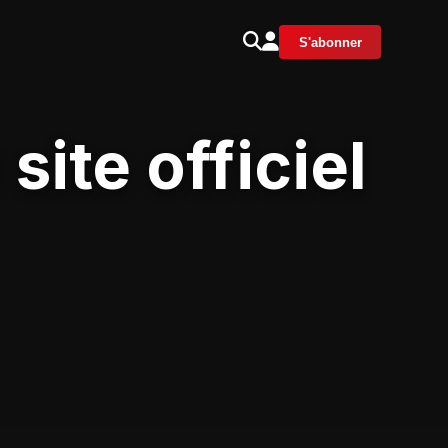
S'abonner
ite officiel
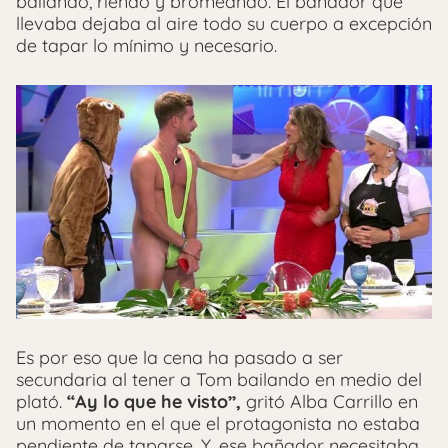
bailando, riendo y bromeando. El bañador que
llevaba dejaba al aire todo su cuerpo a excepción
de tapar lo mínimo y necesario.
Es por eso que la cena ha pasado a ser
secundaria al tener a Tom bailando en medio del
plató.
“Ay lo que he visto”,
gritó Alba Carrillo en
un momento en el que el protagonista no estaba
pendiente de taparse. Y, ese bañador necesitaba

### Prompt
If the string "bailando" appears in a line of the entries, report the line.

### Final answer
bailando, riendo y bromeando. El bañador que
secundaria al tener a Tom bailando en medio del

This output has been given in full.